■ Exercise goal
Convert the stretch of entry lines from the line containing "determined by: Saville, A." through the line containing "name author: R. Vig.", both included, into a Markdown table. Use a Row column that numbers each line and a Text column that holds it, and leave out blank lines.

■ Dataset items

###

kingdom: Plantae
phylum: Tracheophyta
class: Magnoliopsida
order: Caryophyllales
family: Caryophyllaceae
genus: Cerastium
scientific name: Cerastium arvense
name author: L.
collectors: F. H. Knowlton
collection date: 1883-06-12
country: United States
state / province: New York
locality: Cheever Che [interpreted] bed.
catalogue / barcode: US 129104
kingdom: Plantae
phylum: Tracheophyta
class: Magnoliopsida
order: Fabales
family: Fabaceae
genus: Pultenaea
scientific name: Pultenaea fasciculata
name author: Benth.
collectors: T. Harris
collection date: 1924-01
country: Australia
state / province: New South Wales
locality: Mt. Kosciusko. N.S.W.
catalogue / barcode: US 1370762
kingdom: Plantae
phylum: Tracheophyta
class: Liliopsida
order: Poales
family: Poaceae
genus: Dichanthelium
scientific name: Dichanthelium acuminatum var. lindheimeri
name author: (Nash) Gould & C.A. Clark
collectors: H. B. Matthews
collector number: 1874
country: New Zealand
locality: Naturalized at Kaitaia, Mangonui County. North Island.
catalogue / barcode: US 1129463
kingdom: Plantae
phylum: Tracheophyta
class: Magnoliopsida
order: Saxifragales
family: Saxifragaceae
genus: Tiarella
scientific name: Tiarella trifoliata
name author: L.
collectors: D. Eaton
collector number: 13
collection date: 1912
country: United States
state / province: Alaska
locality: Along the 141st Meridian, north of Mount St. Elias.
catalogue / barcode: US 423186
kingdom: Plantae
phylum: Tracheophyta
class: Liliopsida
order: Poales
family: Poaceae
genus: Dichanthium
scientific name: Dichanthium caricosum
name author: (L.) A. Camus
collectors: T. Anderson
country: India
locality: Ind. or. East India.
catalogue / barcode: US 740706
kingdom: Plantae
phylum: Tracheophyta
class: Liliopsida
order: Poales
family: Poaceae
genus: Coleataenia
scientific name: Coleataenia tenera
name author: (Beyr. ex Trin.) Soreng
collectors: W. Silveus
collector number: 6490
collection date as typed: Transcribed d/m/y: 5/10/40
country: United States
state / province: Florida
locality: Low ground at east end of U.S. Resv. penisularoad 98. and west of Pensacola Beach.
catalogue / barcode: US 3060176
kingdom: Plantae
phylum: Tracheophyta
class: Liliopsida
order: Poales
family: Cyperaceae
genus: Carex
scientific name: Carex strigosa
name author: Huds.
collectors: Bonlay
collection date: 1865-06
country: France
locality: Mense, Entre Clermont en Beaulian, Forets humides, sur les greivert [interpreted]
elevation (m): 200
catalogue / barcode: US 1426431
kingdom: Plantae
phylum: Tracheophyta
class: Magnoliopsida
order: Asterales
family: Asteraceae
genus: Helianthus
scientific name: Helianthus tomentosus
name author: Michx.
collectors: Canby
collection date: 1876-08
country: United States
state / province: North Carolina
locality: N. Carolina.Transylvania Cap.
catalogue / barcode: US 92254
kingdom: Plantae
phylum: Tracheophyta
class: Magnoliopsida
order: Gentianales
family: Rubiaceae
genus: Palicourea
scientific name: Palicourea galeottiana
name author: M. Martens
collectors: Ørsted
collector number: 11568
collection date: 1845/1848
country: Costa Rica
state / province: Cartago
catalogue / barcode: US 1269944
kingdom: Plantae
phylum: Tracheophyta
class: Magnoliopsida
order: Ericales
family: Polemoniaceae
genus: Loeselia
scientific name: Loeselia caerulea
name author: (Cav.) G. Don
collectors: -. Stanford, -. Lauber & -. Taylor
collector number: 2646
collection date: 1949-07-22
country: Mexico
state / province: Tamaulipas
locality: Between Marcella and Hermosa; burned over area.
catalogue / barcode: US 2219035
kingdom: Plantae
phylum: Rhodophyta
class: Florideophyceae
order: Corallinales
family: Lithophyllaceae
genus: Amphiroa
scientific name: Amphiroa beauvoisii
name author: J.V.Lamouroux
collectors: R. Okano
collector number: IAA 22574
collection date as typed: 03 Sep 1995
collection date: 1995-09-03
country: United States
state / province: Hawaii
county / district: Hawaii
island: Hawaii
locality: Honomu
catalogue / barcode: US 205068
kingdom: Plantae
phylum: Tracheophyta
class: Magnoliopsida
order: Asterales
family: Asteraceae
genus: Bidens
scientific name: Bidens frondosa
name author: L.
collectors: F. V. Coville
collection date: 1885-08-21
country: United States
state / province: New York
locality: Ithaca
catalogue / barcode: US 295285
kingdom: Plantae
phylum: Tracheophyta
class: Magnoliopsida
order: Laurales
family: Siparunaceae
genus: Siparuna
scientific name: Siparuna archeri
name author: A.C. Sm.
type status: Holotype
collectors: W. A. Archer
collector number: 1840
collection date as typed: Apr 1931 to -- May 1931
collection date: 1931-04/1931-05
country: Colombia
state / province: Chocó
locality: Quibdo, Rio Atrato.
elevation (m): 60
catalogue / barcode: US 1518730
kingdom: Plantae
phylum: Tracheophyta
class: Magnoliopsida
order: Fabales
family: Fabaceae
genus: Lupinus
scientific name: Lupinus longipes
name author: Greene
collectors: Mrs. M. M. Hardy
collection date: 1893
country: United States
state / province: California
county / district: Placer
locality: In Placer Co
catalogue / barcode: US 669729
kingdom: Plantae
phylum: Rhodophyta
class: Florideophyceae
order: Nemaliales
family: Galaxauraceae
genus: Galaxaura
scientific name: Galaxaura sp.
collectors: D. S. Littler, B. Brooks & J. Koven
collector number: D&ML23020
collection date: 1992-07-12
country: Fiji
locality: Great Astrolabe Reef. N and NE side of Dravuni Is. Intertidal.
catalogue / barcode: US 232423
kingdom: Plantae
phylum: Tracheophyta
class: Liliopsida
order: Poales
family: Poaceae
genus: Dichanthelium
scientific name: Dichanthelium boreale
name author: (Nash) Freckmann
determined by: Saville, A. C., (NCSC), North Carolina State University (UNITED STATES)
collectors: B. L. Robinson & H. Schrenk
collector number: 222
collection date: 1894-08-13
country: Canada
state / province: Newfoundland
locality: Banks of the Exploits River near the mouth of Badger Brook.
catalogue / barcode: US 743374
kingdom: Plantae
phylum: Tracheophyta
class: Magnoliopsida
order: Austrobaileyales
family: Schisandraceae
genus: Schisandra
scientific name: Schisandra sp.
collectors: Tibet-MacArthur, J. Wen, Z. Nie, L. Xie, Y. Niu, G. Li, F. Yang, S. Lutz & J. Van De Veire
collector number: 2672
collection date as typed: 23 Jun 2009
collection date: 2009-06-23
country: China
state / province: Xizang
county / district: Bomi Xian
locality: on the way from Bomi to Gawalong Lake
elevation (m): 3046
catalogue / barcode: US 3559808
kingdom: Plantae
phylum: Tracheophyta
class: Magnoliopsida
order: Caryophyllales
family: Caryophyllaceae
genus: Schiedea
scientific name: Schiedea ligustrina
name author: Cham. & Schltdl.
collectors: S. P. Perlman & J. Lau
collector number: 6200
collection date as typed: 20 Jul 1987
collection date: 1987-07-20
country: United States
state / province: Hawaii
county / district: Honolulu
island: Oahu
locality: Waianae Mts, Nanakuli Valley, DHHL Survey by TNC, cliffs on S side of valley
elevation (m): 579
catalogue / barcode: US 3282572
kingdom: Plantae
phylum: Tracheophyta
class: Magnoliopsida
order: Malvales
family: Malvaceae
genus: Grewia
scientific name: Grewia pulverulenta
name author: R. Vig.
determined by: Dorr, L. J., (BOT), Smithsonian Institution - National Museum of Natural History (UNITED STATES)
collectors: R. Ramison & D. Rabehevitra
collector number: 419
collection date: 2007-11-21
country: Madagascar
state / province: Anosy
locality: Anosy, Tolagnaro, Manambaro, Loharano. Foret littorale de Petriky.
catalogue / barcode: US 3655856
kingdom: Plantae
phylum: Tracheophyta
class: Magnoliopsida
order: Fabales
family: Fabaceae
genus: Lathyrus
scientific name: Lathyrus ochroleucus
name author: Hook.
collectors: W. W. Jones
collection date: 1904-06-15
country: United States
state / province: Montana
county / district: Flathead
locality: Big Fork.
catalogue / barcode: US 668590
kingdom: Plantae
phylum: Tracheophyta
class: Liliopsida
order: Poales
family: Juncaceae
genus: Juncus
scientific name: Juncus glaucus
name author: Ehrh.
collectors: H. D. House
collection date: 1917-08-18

###

■ Response for this exercise
| Row | Text |
|---|---|
| 1 | determined by: Saville, A. C., (NCSC), North Carolina State University (UNITED STATES) |
| 2 | collectors: B. L. Robinson & H. Schrenk |
| 3 | collector number: 222 |
| 4 | collection date: 1894-08-13 |
| 5 | country: Canada |
| 6 | state / province: Newfoundland |
| 7 | locality: Banks of the Exploits River near the mouth of Badger Brook. |
| 8 | catalogue / barcode: US 743374 |
| 9 | kingdom: Plantae |
| 10 | phylum: Tracheophyta |
| 11 | class: Magnoliopsida |
| 12 | order: Austrobaileyales |
| 13 | family: Schisandraceae |
| 14 | genus: Schisandra |
| 15 | scientific name: Schisandra sp. |
| 16 | collectors: Tibet-MacArthur, J. Wen, Z. Nie, L. Xie, Y. Niu, G. Li, F. Yang, S. Lutz & J. Van De Veire |
| 17 | collector number: 2672 |
| 18 | collection date as typed: 23 Jun 2009 |
| 19 | collection date: 2009-06-23 |
| 20 | country: China |
| 21 | state / province: Xizang |
| 22 | county / district: Bomi Xian |
| 23 | locality: on the way from Bomi to Gawalong Lake |
| 24 | elevation (m): 3046 |
| 25 | catalogue / barcode: US 3559808 |
| 26 | kingdom: Plantae |
| 27 | phylum: Tracheophyta |
| 28 | class: Magnoliopsida |
| 29 | order: Caryophyllales |
| 30 | family: Caryophyllaceae |
| 31 | genus: Schiedea |
| 32 | scientific name: Schiedea ligustrina |
| 33 | name author: Cham. & Schltdl. |
| 34 | collectors: S. P. Perlman & J. Lau |
| 35 | collector number: 6200 |
| 36 | collection date as typed: 20 Jul 1987 |
| 37 | collection date: 1987-07-20 |
| 38 | country: United States |
| 39 | state / province: Hawaii |
| 40 | county / district: Honolulu |
| 41 | island: Oahu |
| 42 | locality: Waianae Mts, Nanakuli Valley, DHHL Survey by TNC, cliffs on S side of valley |
| 43 | elevation (m): 579 |
| 44 | catalogue / barcode: US 3282572 |
| 45 | kingdom: Plantae |
| 46 | phylum: Tracheophyta |
| 47 | class: Magnoliopsida |
| 48 | order: Malvales |
| 49 | family: Malvaceae |
| 50 | genus: Grewia |
| 51 | scientific name: Grewia pulverulenta |
| 52 | name author: R. Vig. |